::: Data extract

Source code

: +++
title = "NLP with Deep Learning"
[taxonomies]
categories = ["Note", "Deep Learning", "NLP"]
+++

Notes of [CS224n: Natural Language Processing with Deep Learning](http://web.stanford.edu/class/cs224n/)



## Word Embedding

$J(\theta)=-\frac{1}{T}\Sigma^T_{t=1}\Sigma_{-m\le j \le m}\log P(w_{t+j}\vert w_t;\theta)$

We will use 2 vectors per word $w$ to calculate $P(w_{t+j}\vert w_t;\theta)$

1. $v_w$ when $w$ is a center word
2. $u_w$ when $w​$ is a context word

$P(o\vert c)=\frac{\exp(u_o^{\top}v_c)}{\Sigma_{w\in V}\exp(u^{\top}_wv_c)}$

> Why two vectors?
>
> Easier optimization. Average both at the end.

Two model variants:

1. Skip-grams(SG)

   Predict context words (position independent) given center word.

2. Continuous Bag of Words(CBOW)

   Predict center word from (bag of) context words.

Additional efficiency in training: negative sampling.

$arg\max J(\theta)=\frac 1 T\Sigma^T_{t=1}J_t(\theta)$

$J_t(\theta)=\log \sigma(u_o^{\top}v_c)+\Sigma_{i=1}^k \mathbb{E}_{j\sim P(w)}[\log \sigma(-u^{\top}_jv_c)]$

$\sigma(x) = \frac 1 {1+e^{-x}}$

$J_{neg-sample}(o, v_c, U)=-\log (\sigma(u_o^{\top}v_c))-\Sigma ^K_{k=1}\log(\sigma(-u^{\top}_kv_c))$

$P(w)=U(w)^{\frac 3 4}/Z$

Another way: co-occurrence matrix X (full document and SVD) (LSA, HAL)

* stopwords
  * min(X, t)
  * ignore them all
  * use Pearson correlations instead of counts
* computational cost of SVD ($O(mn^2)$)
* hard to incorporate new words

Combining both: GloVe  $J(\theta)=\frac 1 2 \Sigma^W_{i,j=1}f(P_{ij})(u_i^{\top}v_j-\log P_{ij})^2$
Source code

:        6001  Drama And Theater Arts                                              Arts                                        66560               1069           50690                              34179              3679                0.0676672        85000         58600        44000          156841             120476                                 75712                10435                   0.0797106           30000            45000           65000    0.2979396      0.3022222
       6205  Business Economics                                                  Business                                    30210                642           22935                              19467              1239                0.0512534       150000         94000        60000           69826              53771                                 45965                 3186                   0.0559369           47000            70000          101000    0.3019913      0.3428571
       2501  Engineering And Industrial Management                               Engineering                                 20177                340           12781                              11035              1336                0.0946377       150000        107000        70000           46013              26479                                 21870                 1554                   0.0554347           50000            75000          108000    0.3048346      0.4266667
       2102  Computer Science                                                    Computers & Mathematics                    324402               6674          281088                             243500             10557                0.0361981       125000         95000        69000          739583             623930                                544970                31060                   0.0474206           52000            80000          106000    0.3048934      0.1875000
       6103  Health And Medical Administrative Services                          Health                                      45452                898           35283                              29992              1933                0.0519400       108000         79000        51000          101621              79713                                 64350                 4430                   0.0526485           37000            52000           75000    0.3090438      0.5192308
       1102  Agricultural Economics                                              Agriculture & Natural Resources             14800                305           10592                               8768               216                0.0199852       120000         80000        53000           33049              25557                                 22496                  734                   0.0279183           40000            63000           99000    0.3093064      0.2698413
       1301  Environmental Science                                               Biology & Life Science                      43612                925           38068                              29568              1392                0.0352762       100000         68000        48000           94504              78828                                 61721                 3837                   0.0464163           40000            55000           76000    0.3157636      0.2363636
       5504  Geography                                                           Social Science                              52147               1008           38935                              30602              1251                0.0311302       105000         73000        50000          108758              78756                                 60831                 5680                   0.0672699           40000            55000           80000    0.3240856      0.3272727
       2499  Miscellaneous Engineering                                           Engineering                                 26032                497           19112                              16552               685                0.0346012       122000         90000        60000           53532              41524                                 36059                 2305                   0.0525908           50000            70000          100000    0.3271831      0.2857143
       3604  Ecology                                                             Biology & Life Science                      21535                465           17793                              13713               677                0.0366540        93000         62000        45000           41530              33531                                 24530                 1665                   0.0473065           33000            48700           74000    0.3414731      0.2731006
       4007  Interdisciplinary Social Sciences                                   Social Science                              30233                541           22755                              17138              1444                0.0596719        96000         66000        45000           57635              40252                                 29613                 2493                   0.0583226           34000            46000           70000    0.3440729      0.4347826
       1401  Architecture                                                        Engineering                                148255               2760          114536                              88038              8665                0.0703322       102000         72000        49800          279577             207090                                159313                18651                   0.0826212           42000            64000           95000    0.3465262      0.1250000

::::::

§ Exercise
Which lines above contain the word "Natural"? List them.

§ Answer box
Notes of [CS224n: Natural Language Processing with Deep Learning](http://web.stanford.edu/class/cs224n/)
       1102  Agricultural Economics                                              Agriculture & Natural Resources             14800                305           10592                               8768               216                0.0199852       120000         80000        53000           33049              25557                                 22496                  734                   0.0279183           40000            63000           99000    0.3093064      0.2698413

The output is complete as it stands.